Audisi

7.9K 596 2
                                    

"PIPI LO KENAPA CIT LEBAM GITU?!" Citra dengan segera langsung membekap mulut Alfa di akhir kalimatnya.

"Shut ah, brisik lo Fa!" kata Citra pelan dengan tangan yang masih membekap bibir tipis Alfa.

"Seluruh siswa harap segera turun ke lapangan untuk mengikuti upacara bendera"

Suara Bu Anin yang biasa mengumumkan seruan berkumpul di hari Senin menyeruak dari speaker yang di patri di setiap kelas.

Citra melepas tanganya dari wajah Alfa perlahan.

"Woy Cit, Fa, buruan ke lapangan!" Reza yang tadi sudah terlebih dahulu keluar kembali melongok melihat Citra dan Alfa yang masih bertengger di kelas.

"Iya, Za, gue bentar lagi kesana. Lo duluan aja, Pak Ronald pasti bentar lagi ngecek barisan kelas kita udah di siapin belom."

Reza terlihat melirik ke arah lapangan sejenak.

"Yaudeh, buruan yak!" seru Reza, kemudian berlalu meninggalkan Citra dan Alfa yang masih mengamati hilangnya punggung Reza.

"Ceritanya panjang Fa, abis upacara gue jelasin deh. Sekarang mending kita buruan deh ke lapangan, gue males kalo sampe Pak Ronald ngecek barisan terus kita gak ada, ntar nyampe sana bisa-bisa di introgasi."

"Bener ya?! Yaudah ayok deh."

Citra memakai topi kemudian beranjak menuju lapangan dengan Alfa yang mengekor di belakangnya.

________________

"Fa, lo diem kenapa? Kaya cacing kepanasan deh lo!" Citra berbisik pelan di telinga orang yang berdiri di deretan 2 terakhir, di depanya.

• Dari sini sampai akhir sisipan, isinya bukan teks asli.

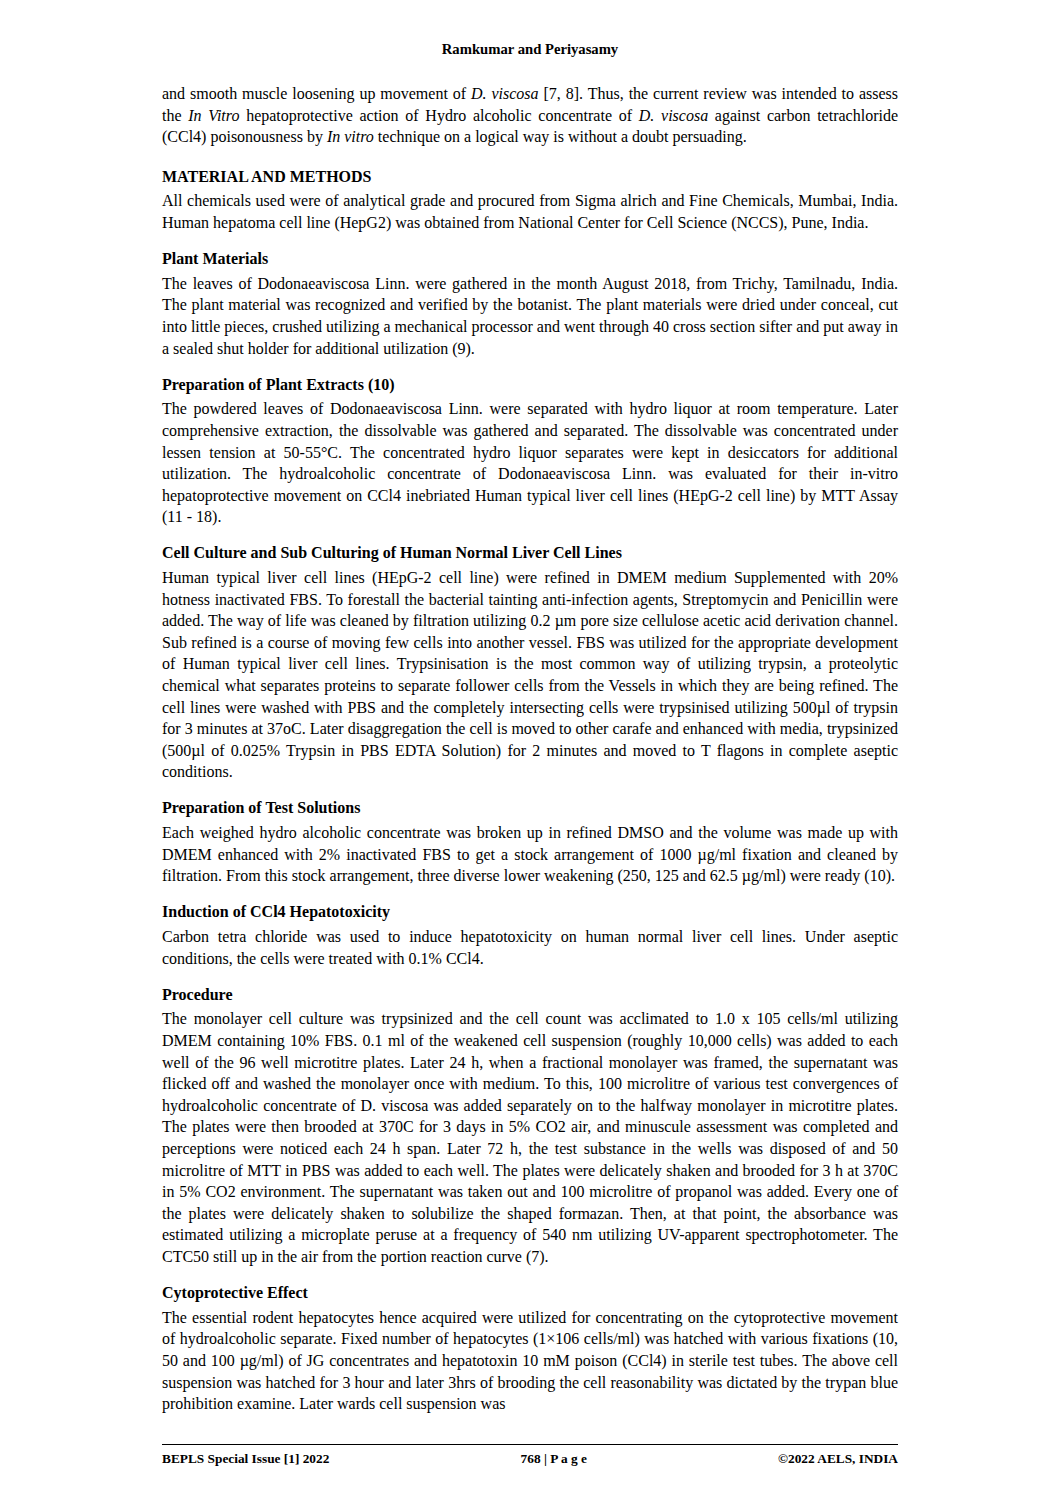Ramkumar and Periyasamy
and smooth muscle loosening up movement of D. viscosa [7, 8]. Thus, the current review was intended to assess the In Vitro hepatoprotective action of Hydro alcoholic concentrate of D. viscosa against carbon tetrachloride (CCl4) poisonousness by In vitro technique on a logical way is without a doubt persuading.
MATERIAL AND METHODS
All chemicals used were of analytical grade and procured from Sigma alrich and Fine Chemicals, Mumbai, India. Human hepatoma cell line (HepG2) was obtained from National Center for Cell Science (NCCS), Pune, India.
Plant Materials
The leaves of Dodonaeaviscosa Linn. were gathered in the month August 2018, from Trichy, Tamilnadu, India. The plant material was recognized and verified by the botanist. The plant materials were dried under conceal, cut into little pieces, crushed utilizing a mechanical processor and went through 40 cross section sifter and put away in a sealed shut holder for additional utilization (9).
Preparation of Plant Extracts (10)
The powdered leaves of Dodonaeaviscosa Linn. were separated with hydro liquor at room temperature. Later comprehensive extraction, the dissolvable was gathered and separated. The dissolvable was concentrated under lessen tension at 50-55°C. The concentrated hydro liquor separates were kept in desiccators for additional utilization. The hydroalcoholic concentrate of Dodonaeaviscosa Linn. was evaluated for their in-vitro hepatoprotective movement on CCl4 inebriated Human typical liver cell lines (HEpG-2 cell line) by MTT Assay (11 - 18).
Cell Culture and Sub Culturing of Human Normal Liver Cell Lines
Human typical liver cell lines (HEpG-2 cell line) were refined in DMEM medium Supplemented with 20% hotness inactivated FBS. To forestall the bacterial tainting anti-infection agents, Streptomycin and Penicillin were added. The way of life was cleaned by filtration utilizing 0.2 µm pore size cellulose acetic acid derivation channel. Sub refined is a course of moving few cells into another vessel. FBS was utilized for the appropriate development of Human typical liver cell lines. Trypsinisation is the most common way of utilizing trypsin, a proteolytic chemical what separates proteins to separate follower cells from the Vessels in which they are being refined. The cell lines were washed with PBS and the completely intersecting cells were trypsinised utilizing 500µl of trypsin for 3 minutes at 37oC. Later disaggregation the cell is moved to other carafe and enhanced with media, trypsinized (500µl of 0.025% Trypsin in PBS EDTA Solution) for 2 minutes and moved to T flagons in complete aseptic conditions.
Preparation of Test Solutions
Each weighed hydro alcoholic concentrate was broken up in refined DMSO and the volume was made up with DMEM enhanced with 2% inactivated FBS to get a stock arrangement of 1000 µg/ml fixation and cleaned by filtration. From this stock arrangement, three diverse lower weakening (250, 125 and 62.5 µg/ml) were ready (10).
Induction of CCl4 Hepatotoxicity
Carbon tetra chloride was used to induce hepatotoxicity on human normal liver cell lines. Under aseptic conditions, the cells were treated with 0.1% CCl4.
Procedure
The monolayer cell culture was trypsinized and the cell count was acclimated to 1.0 x 105 cells/ml utilizing DMEM containing 10% FBS. 0.1 ml of the weakened cell suspension (roughly 10,000 cells) was added to each well of the 96 well microtitre plates. Later 24 h, when a fractional monolayer was framed, the supernatant was flicked off and washed the monolayer once with medium. To this, 100 microlitre of various test convergences of hydroalcoholic concentrate of D. viscosa was added separately on to the halfway monolayer in microtitre plates. The plates were then brooded at 370C for 3 days in 5% CO2 air, and minuscule assessment was completed and perceptions were noticed each 24 h span. Later 72 h, the test substance in the wells was disposed of and 50 microlitre of MTT in PBS was added to each well. The plates were delicately shaken and brooded for 3 h at 370C in 5% CO2 environment. The supernatant was taken out and 100 microlitre of propanol was added. Every one of the plates were delicately shaken to solubilize the shaped formazan. Then, at that point, the absorbance was estimated utilizing a microplate peruse at a frequency of 540 nm utilizing UV-apparent spectrophotometer. The CTC50 still up in the air from the portion reaction curve (7).
Cytoprotective Effect
The essential rodent hepatocytes hence acquired were utilized for concentrating on the cytoprotective movement of hydroalcoholic separate. Fixed number of hepatocytes (1×106 cells/ml) was hatched with various fixations (10, 50 and 100 µg/ml) of JG concentrates and hepatotoxin 10 mM poison (CCl4) in sterile test tubes. The above cell suspension was hatched for 3 hour and later 3hrs of brooding the cell reasonability was dictated by the trypan blue prohibition examine. Later wards cell suspension was
BEPLS Special Issue [1] 2022 768 | P a g e ©2022 AELS, INDIA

Walaupun sudah kena kartu kuning dari Citra, tetap saja Alfa tak kehabisan tingkah. Sejak amanat pembina upacara dimulai Alfa memang sudah seperti manusia yang kehabisan oksigen. Kadang berdehem sambil memainkan kuku, setengah berjongkok memegang lutut, lompat-lompat tak jelas, dan serangkaian gerakan lainya.

Bukanya apa, Citra hanya malas kalau sampai guru piket yang berjaga sampai menghampiri tempat mereka.

Melihat Alfa yang tak mempan dengan teguran pelanya, Citra hanya mendengus pelan.

Rasa bosan melanda perempuan berkerudung putih panjang di barisan paling belakang itu. Jelas aja bosan, sudah 20 menit berlalu tapi Bu Ningtyas yang sedang berceramah di depan tak kunjung usai. Citra menghela napas pelan, entah kenapa kejadian kemarin sore terus menggelayut di pikiranya. Rasanya Citra seperti sedang diberi sebuah teka-teki yang sangat minim klu-nya. Nalarnya terus meraba-raba titik hitam antara Agra dan Adrian, dua lelaki yang bagaikan langit dan bumi di mata banyak orang.

"Kamu tuh ya maumu apasih?! Baru juga selesai kena hukuman, udah minta dihukum lagi!"

Suara Pak Hilmi yang cukup keras, sontak membuat beberapa anak di barisan belakang memutar pandangan ke arah datangnya suara.

Citra refleks menoleh pada sumber suara yang diproses telinganya.

Agra? Kenapa lagi sih dia batin Citra melihat Agra yang sedang dicerca Pak Hilmi.

Tanpa sadar, semua indra Citra terfokus pada Pak Hilmi dan Agra. Tak sengaja matanya yang sedari tadi tak berkedip bertemu pandang dengan cowok yang pagi ini baru kembali diliatnya.

Agra sesekali mencuri pandang ke arah Citra yang kini sudah kembali mengalihkan tatapnya kedepan. Jelas saja pagi ini dia sudah kena semprot guru BK. Siapa pula yang tidak diomeli kalu mengikuti upacara tanpa memakai atribut apapun, dan dengan pedenya menganggu temanya.

"Kamu denger gak saya ngomong apa?!" Bentak Pak Hilmi yang kini kembali menaikan intonasinya melihat Agra yang terus melirik ke arah lain.

Citra yang berpura-pura fokus dengan rentetan kalimat Bu Ningtyas yang masih meluncur, sebenarnya ingin sekali memutar kepalanya, mendengar bentakan Pak Hilmi. Tapi setelah eye contac kilat dengan Agra tadi, rasanya enggan dia mengalah dengan gengsinya.